__INSTRUCTIONS__:
a: Copy the passage of the Power Shift Forum article from "By QS Contributor" up to and including "Saïd Business School.".
b: Write what comes next in the Power Shift Forum article, starting after its last sentence.

__DOCUMENT TEXT__:
· · · ·
Power Shift Forum Focuses on Challenges of Women in Finance: MBA News | TopMBA.com

Power Shift Forum Focuses on Challenges of Women in Finance: MBA News

By QS Contributor

Updated August 27, 2014 Updated August 27, 2014

This year’s annual Power Shift Forum for Women and Finance at Saïd Business School, to be held May 27-29, will focus on the pressing issues and challenges women in finance face: “For thousands of years, women have been excluded from the money system. It’s not just that their labor is often unpaid, but that laws and custom mean that they are consistently unable to inherit, forbidden to make contracts, to get credit, and to open financial accounts,” reflected Linda Scott, professor at Saïd Business School.

The first ever forum was held in 2013 and focused on how best to support women entrepreneurs through the developed and developing worlds. After a positive response from participants, Scott, the DP World Chair for Entrepreneurship and Innovation, has decided to dedicate the 2014 forum to women in finance: “A range of leading academics, investors, financial institutions, advisers and entrepreneurs will share their expertise and challenge us to think differently both about women as investors and women as the beneficiaries of investment.”

The Saïd Business School forum will feature many influential women in finance, such as Jeanne M. Sullivan, co-founder of StarVest Partners and a venture capitalist listed on Forbes as one of the five most powerful women in the world. Melanne Verveer, the former US ambassador for Global Women’s Issues and founding partner of Seneca Point Global, will set the agenda with the opening speech at Power Shift. Many other influential speakers, including Musimbi Kanyoro, President and CEO of the Global Fund for Women, Walt Macnee, Vice Chairman MasterCard Worldwide, Joy Anderson, president of Criterion Institute and Katherine Collins, Founder & CEO, Honeybee Capital, will also be in attendance.
· · · ·
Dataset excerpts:
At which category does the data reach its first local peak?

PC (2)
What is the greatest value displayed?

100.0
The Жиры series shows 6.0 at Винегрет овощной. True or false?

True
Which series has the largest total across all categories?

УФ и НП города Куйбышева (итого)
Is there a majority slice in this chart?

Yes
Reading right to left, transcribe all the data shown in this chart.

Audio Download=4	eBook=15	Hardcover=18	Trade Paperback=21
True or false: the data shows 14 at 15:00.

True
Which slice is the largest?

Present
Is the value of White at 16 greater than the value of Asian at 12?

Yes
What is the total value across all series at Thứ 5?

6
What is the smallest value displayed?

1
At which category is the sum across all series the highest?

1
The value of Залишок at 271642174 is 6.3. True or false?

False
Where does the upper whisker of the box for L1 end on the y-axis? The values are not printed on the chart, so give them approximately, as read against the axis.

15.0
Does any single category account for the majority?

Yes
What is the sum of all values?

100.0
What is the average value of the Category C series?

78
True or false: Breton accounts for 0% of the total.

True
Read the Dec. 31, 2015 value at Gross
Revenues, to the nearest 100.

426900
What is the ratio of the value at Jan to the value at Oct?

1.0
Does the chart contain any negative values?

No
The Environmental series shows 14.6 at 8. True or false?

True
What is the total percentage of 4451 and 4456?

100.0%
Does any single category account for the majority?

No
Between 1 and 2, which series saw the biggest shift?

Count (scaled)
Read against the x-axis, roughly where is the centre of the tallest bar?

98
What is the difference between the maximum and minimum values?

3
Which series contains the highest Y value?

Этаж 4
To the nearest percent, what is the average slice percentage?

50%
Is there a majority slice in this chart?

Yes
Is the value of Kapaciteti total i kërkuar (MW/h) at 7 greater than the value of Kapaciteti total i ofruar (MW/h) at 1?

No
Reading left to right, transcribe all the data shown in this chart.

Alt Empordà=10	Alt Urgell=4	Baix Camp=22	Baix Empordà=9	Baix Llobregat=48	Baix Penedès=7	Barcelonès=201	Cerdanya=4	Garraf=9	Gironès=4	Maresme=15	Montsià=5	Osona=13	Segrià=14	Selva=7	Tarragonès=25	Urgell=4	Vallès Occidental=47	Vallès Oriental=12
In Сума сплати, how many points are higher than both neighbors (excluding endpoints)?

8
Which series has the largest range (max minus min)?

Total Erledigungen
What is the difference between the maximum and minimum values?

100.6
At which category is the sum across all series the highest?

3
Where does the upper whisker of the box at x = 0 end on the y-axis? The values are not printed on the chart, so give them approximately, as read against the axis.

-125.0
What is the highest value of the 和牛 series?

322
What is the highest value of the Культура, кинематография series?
· · · ·
__ANSWERS PROVIDED__:
a:
By QS Contributor

Updated August 27, 2014 Updated August 27, 2014

This year’s annual Power Shift Forum for Women and Finance at Saïd Business School, to be held May 27-29, will focus on the pressing issues and challenges women in finance face: “For thousands of years, women have been excluded from the money system. It’s not just that their labor is often unpaid, but that laws and custom mean that they are consistently unable to inherit, forbidden to make contracts, to get credit, and to open financial accounts,” reflected Linda Scott, professor at Saïd Business School.

b:
How will the forum help women in finance?

The forum will focus on the economic empowerment of women in government, and the role this will play in economic development. It will also cover various critical issues for women in finance, such as the financial status of women around the world, the role of women in economic thought and how this has evolved, and how perspectives on investment value would change if we understood gender better.

Those attending the forum will also benefit from an interactive, engaging approach. Participants will take part in a case study that focuses on the difficulties women face when conforming to cultural expectations. One example in the big cities in China, for instance, is the pressure to participate in long evenings of drinking alcohol which often strains relationships at work and home.

The case, written by Linda Scott and Jiafei Jin of the Southwestern University of Finance and Economics, will be presented by three senior Saïd Business School faculty members. On top of this, three workshops will be held by Katherine Collins, Joy Anderson and Madeleine Evans to introduce participants to Criterion’s ‘Value Gender’ technique, which encourages participants through thought experiments and role play to evaluate financial investments by incorporating a ‘gender lens’.